Let `A_(n) = int tan^(n) xdx, AA n in N`. If `A_(10) + A_(12) = (tan^(m)x)/(m) + lambda` (where `lambda` is an arbitrary constant), then the value of m is equal to

To solve the problem, we need to compute \( A_{10} + A_{12} \) where \( A_n = \int \tan^n x \, dx \). We will use integration techniques to find the value of \( m \) in the expression \( A_{10} + A_{12} = \frac{\tan^m x}{m} + \lambda \). ### Step-by-Step Solution: 1. **Define the Integrals**: \[ A_{10} = \int \tan^{10} x \, dx, \quad A_{12} = \int \tan^{12} x \, dx \] 2. **Combine the Integrals**: \[ A_{10} + A_{12} = \int \tan^{10} x \, dx + \int \tan^{12} x \, dx = \int (\tan^{10} x + \tan^{12} x) \, dx \] 3. **Factor Out \(\tan^{10} x\)**: \[ A_{10} + A_{12} = \int \tan^{10} x (1 + \tan^2 x) \, dx \] 4. **Use the Identity**: Since \( 1 + \tan^2 x = \sec^2 x \), we can rewrite the integral: \[ A_{10} + A_{12} = \int \tan^{10} x \sec^2 x \, dx \] 5. **Substitution**: Let \( t = \tan x \).

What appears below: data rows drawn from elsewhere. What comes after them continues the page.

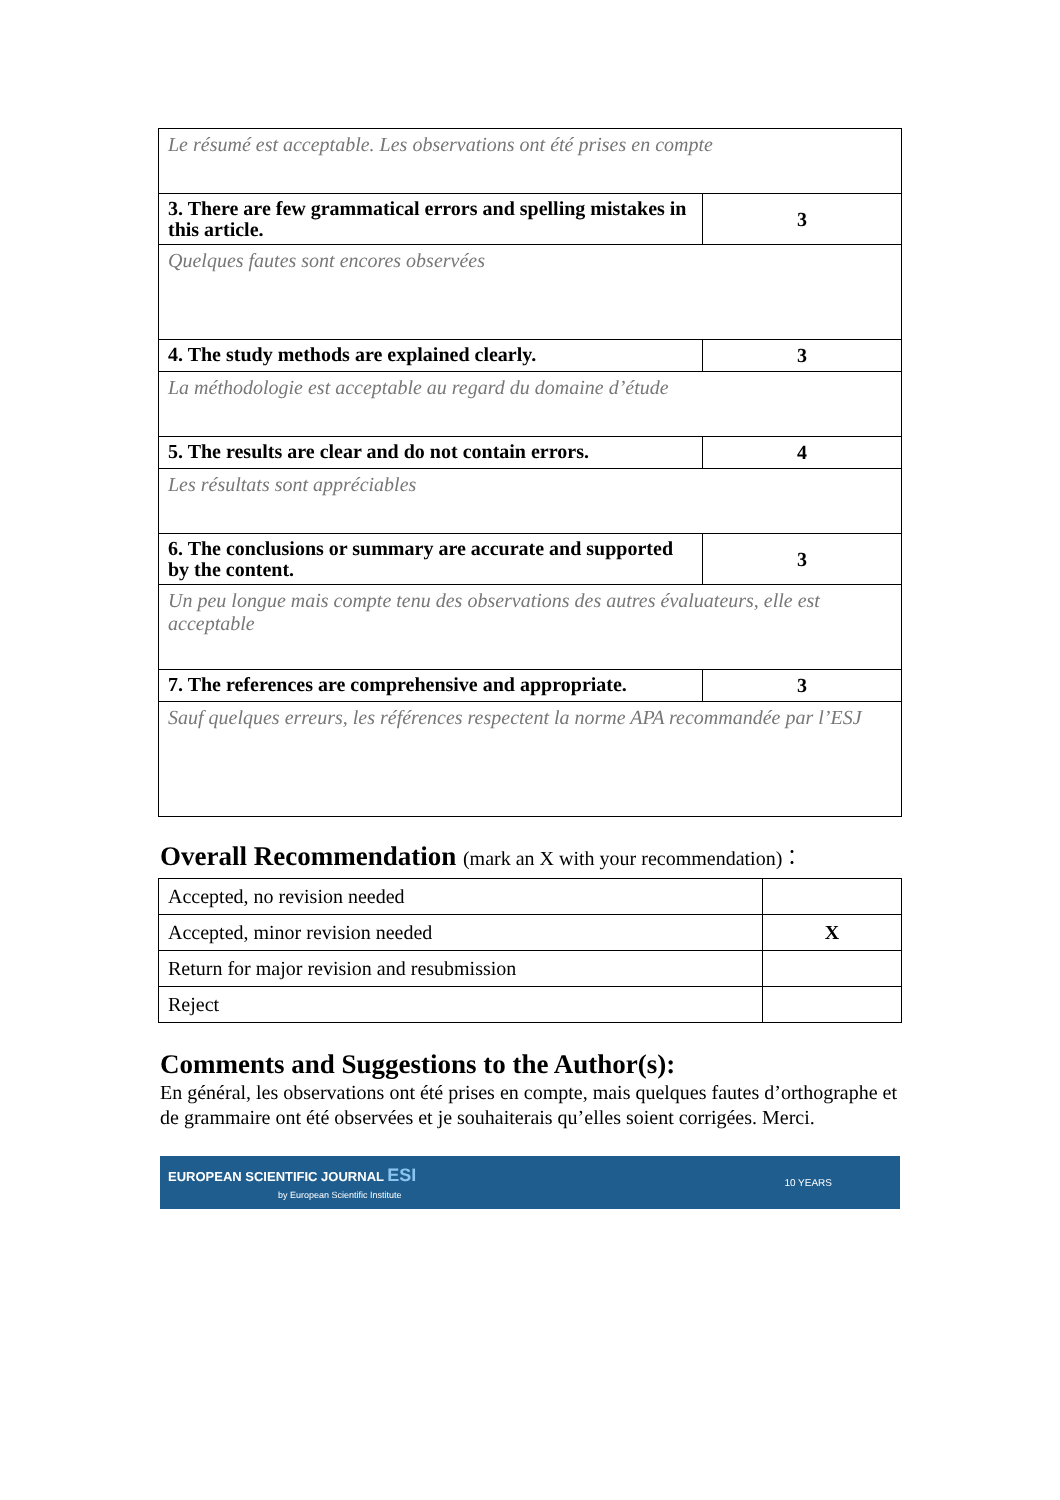| Le résumé est acceptable. Les observations ont été prises en compte | |
| 3. There are few grammatical errors and spelling mistakes in this article. | 3 |
| Quelques fautes sont encores observées | |
| 4. The study methods are explained clearly. | 3 |
| La méthodologie est acceptable au regard du domaine d’étude | |
| 5. The results are clear and do not contain errors. | 4 |
| Les résultats sont appréciables | |
| 6. The conclusions or summary are accurate and supported by the content. | 3 |
| Un peu longue mais compte tenu des observations des autres évaluateurs, elle est acceptable | |
| 7. The references are comprehensive and appropriate. | 3 |
| Sauf quelques erreurs, les références respectent la norme APA recommandée par l’ESJ | |
Overall Recommendation (mark an X with your recommendation)：
| Accepted, no revision needed | |
| Accepted, minor revision needed | X |
| Return for major revision and resubmission | |
| Reject | |
Comments and Suggestions to the Author(s):
En général, les observations ont été prises en compte, mais quelques fautes d’orthographe et de grammaire ont été observées et je souhaiterais qu’elles soient corrigées. Merci.
EUROPEAN SCIENTIFIC JOURNAL ESI
by European Scientific Institute
10 YEARS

Then, \( dt = \sec^2 x \, dx \), so: \[ A_{10} + A_{12} = \int t^{10} \, dt \] 6. **Integrate**: \[ \int t^{10} \, dt = \frac{t^{11}}{11} + \lambda = \frac{\tan^{11} x}{11} + \lambda \] 7. **Compare with Given Expression**: We have: \[ A_{10} + A_{12} = \frac{\tan^{11} x}{11} + \lambda \] The problem states that: \[ A_{10} + A_{12} = \frac{\tan^m x}{m} + \lambda \] 8. **Identify \( m \)**: By comparing both expressions, we see that \( m = 11 \). ### Final Answer: The value of \( m \) is \( 11 \).